***** Records shown *****
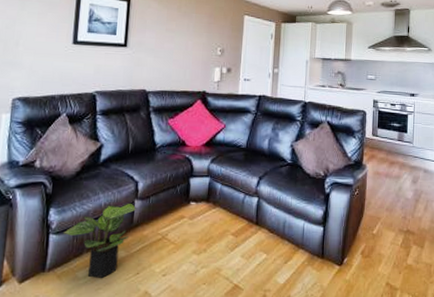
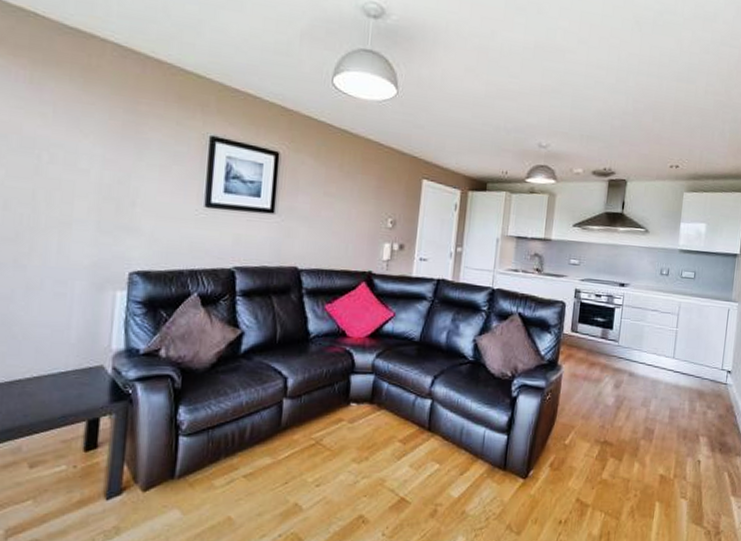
potted plant: present [62,203,137,278] -> none [195,402,286,487]

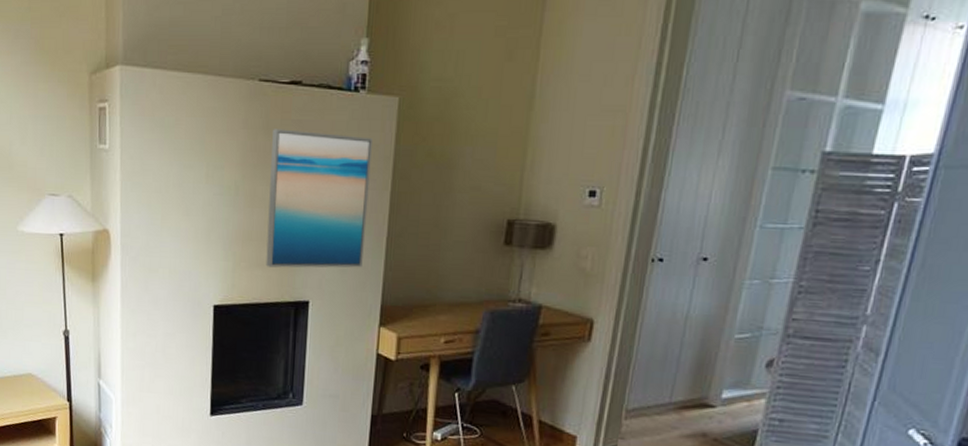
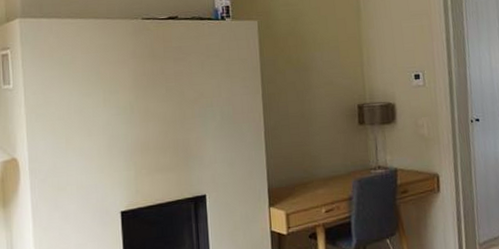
wall art: present [266,129,372,268] -> none [158,54,247,171]

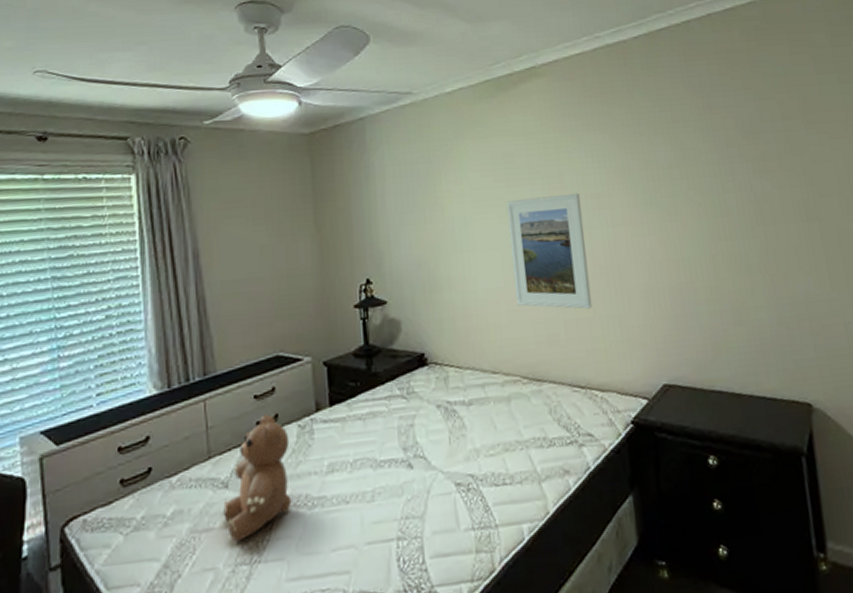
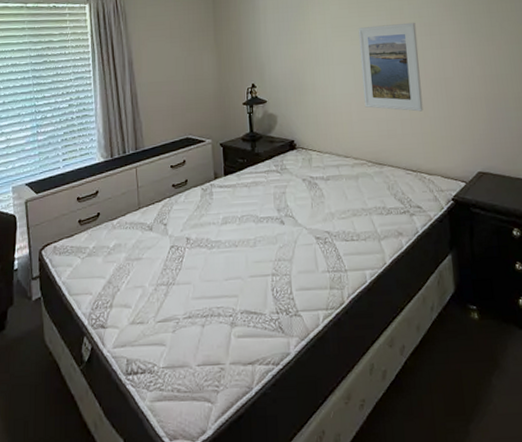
teddy bear: present [223,414,292,542] -> none [149,180,197,269]

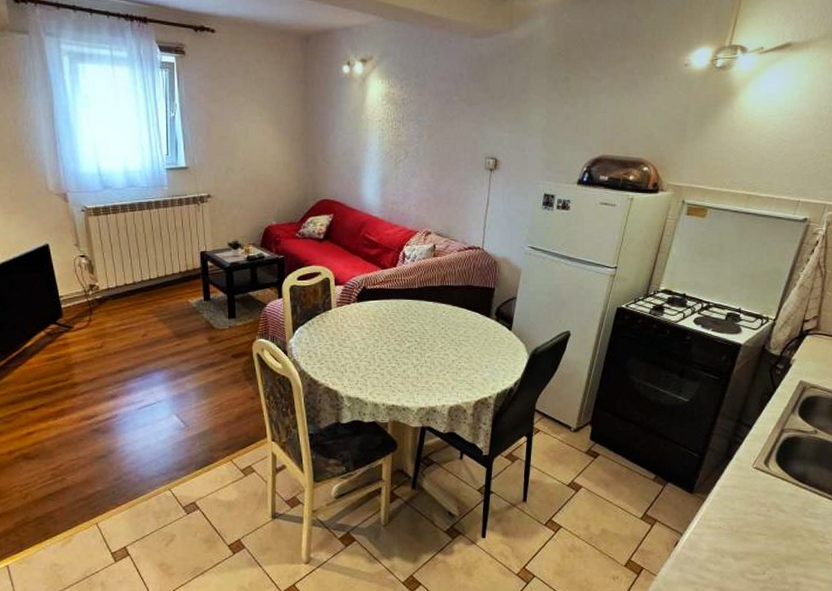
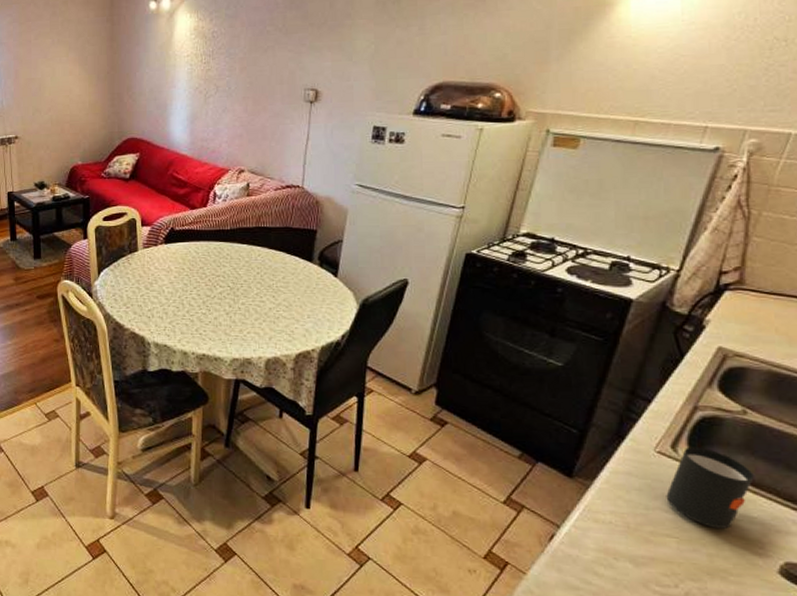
mug: none [759,461,820,525] -> present [666,446,754,529]

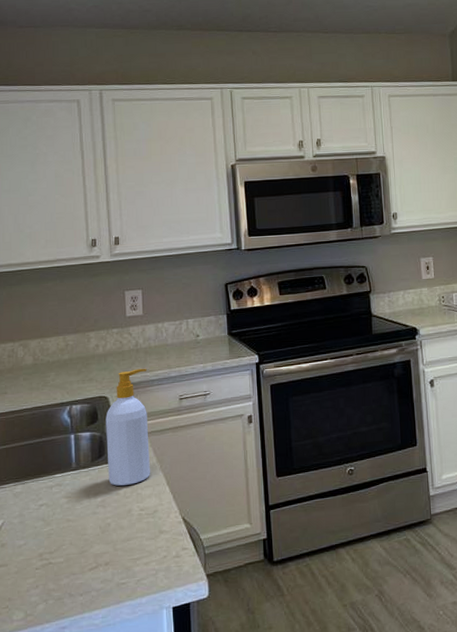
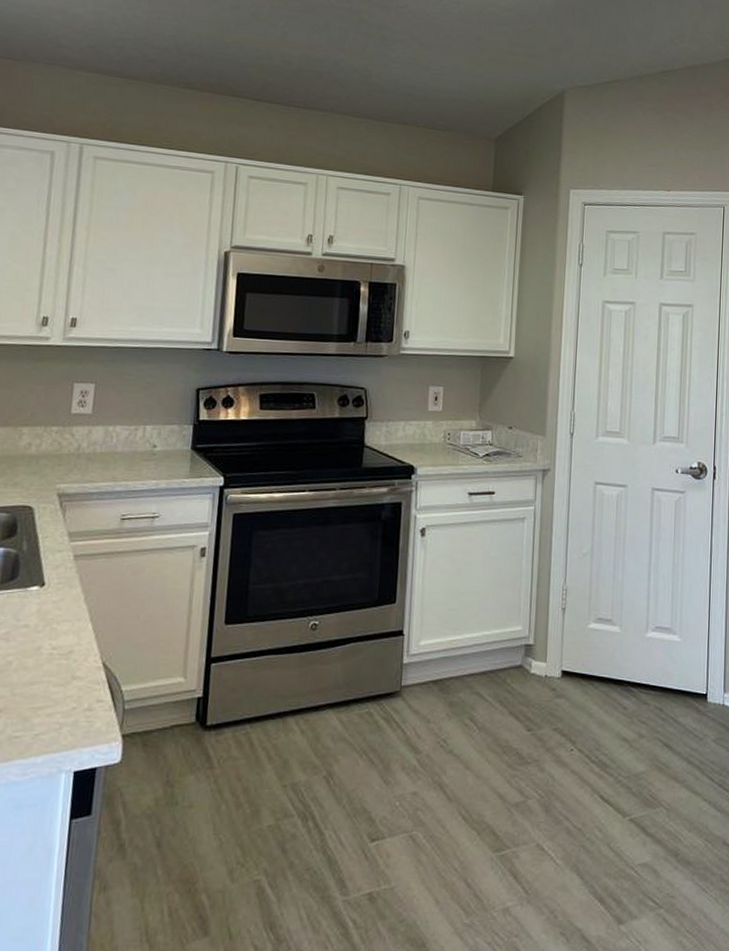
soap bottle: present [105,368,150,486] -> none [18,477,87,617]

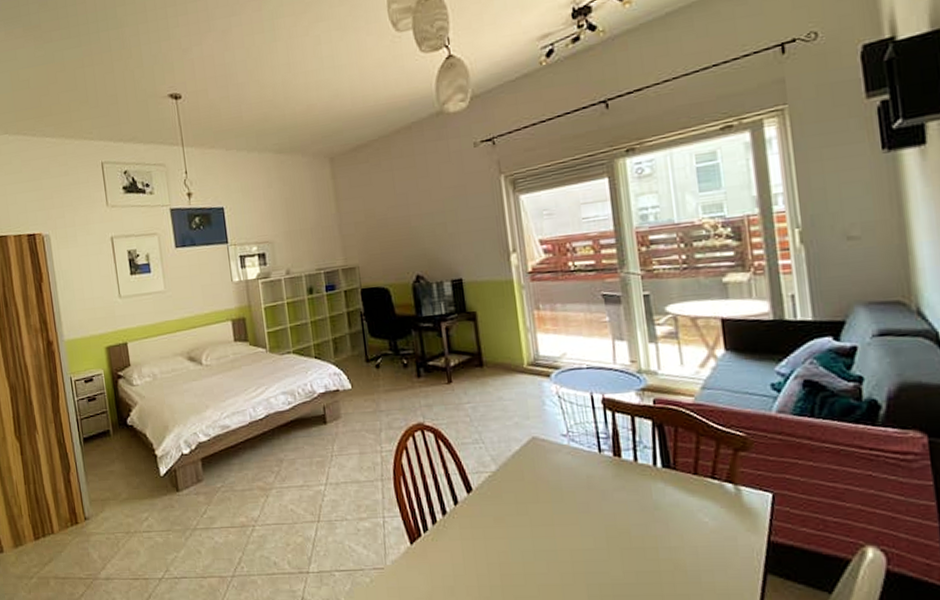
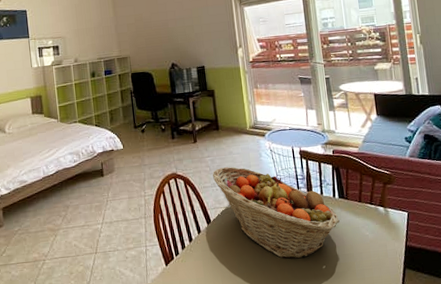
fruit basket: none [474,417,663,548] -> present [212,166,340,259]

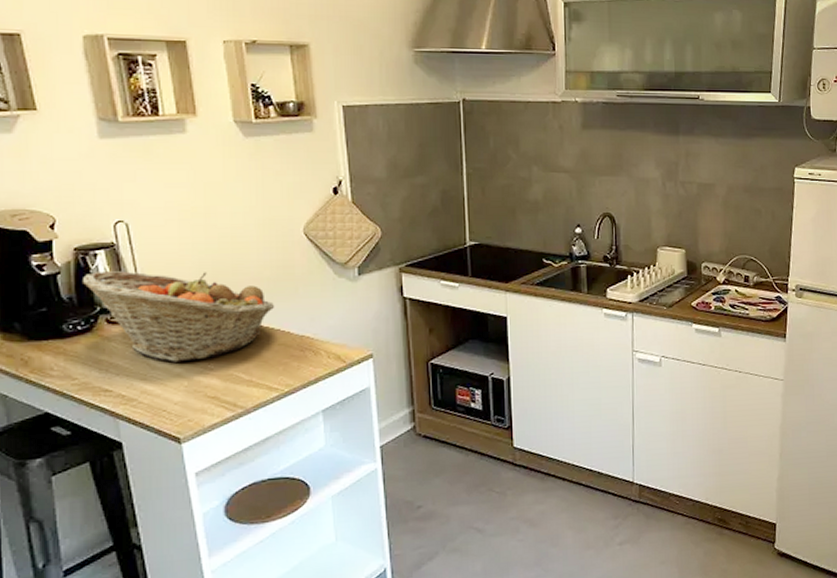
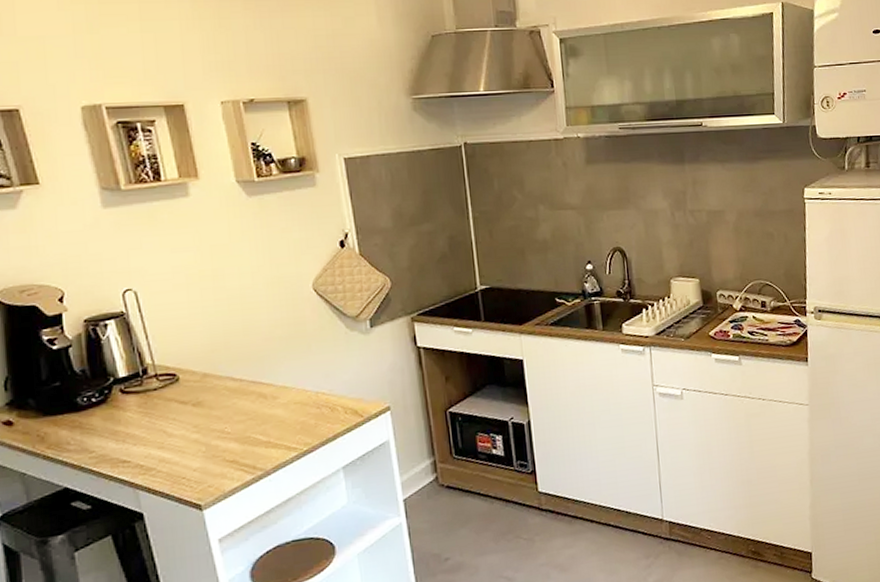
fruit basket: present [83,271,275,362] -> none [95,335,289,429]

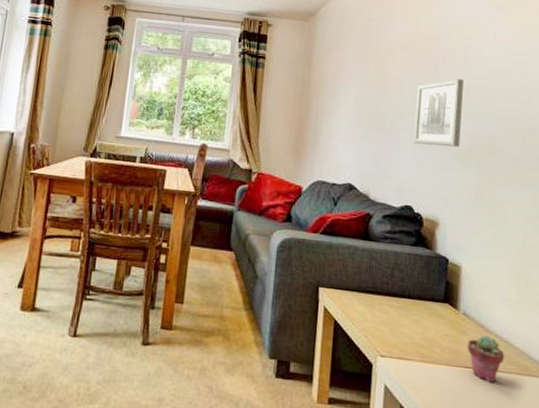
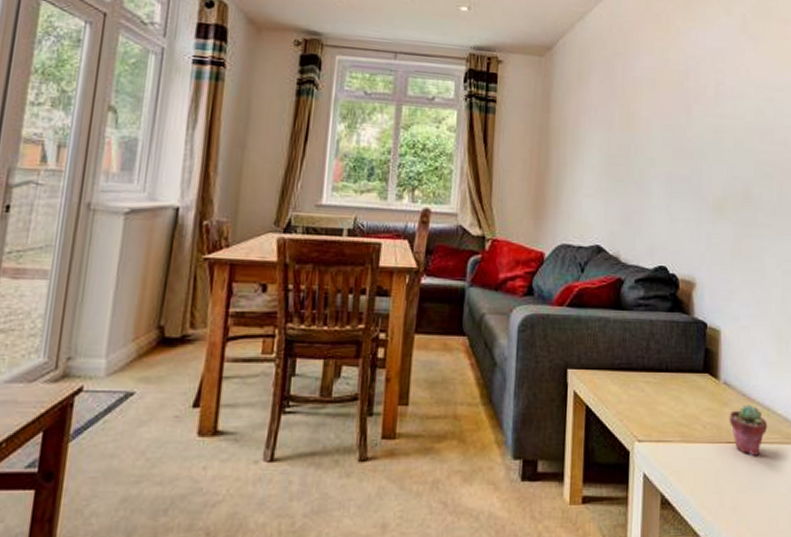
wall art: present [414,78,464,147] -> none [666,119,717,197]

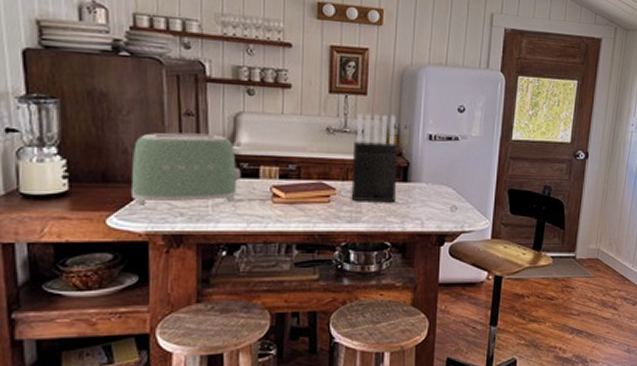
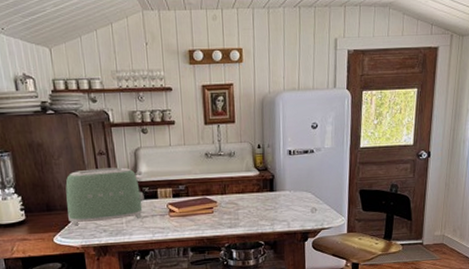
knife block: present [351,113,398,203] -> none [227,137,265,211]

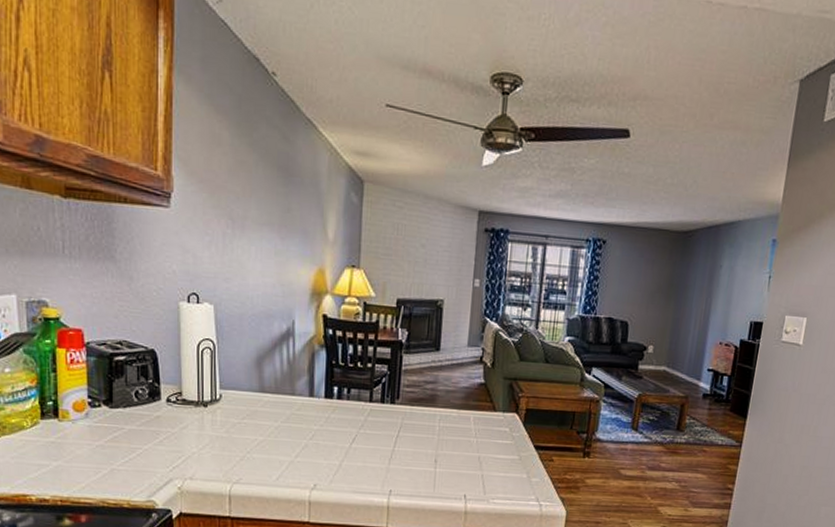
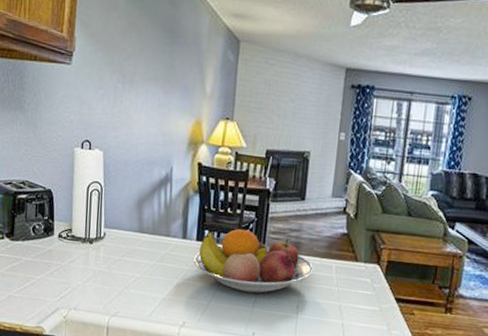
fruit bowl: none [322,383,452,450] -> present [193,228,314,294]

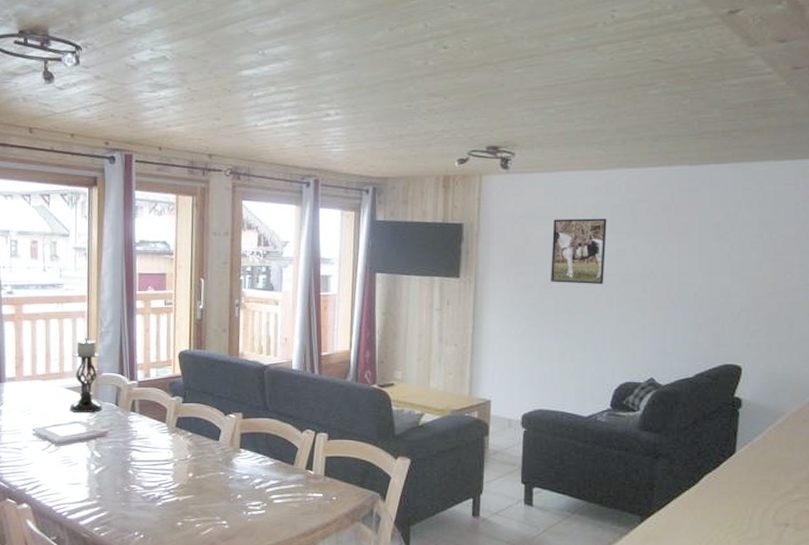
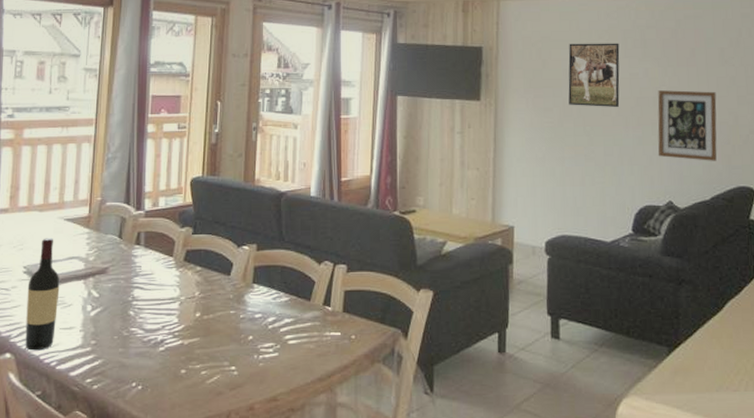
wine bottle: none [37,404,66,502] -> present [25,238,60,351]
candle holder: present [69,338,102,413] -> none [67,164,106,248]
wall art: none [641,267,708,339] -> present [657,90,717,161]

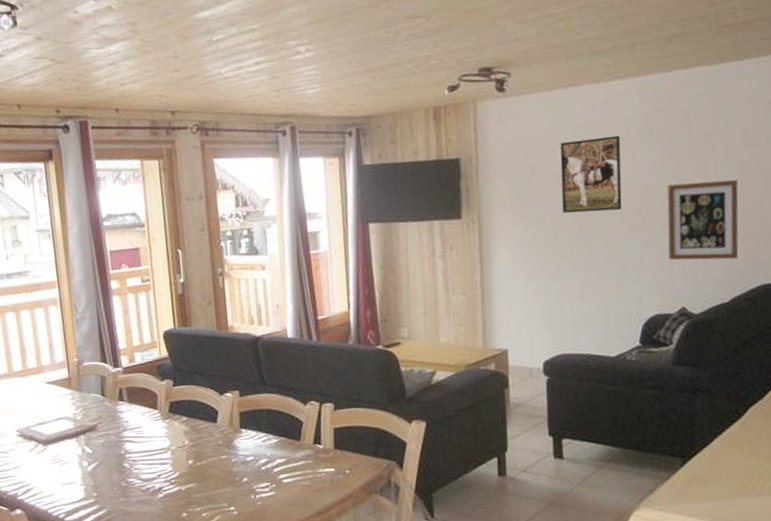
wine bottle: present [25,238,60,351] -> none [23,401,58,506]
*****
Task objective: Omit the pictures and output all remaining material exactly.

Solution for this exercise:
potted plant: present [62,203,137,278] -> none [195,402,286,487]

wall art: present [266,129,372,268] -> none [158,54,247,171]

teddy bear: present [223,414,292,542] -> none [149,180,197,269]

mug: none [759,461,820,525] -> present [666,446,754,529]

soap bottle: present [105,368,150,486] -> none [18,477,87,617]

fruit basket: none [474,417,663,548] -> present [212,166,340,259]

fruit basket: present [83,271,275,362] -> none [95,335,289,429]

wall art: present [414,78,464,147] -> none [666,119,717,197]

knife block: present [351,113,398,203] -> none [227,137,265,211]

fruit bowl: none [322,383,452,450] -> present [193,228,314,294]

wine bottle: none [37,404,66,502] -> present [25,238,60,351]
candle holder: present [69,338,102,413] -> none [67,164,106,248]
wall art: none [641,267,708,339] -> present [657,90,717,161]

wine bottle: present [25,238,60,351] -> none [23,401,58,506]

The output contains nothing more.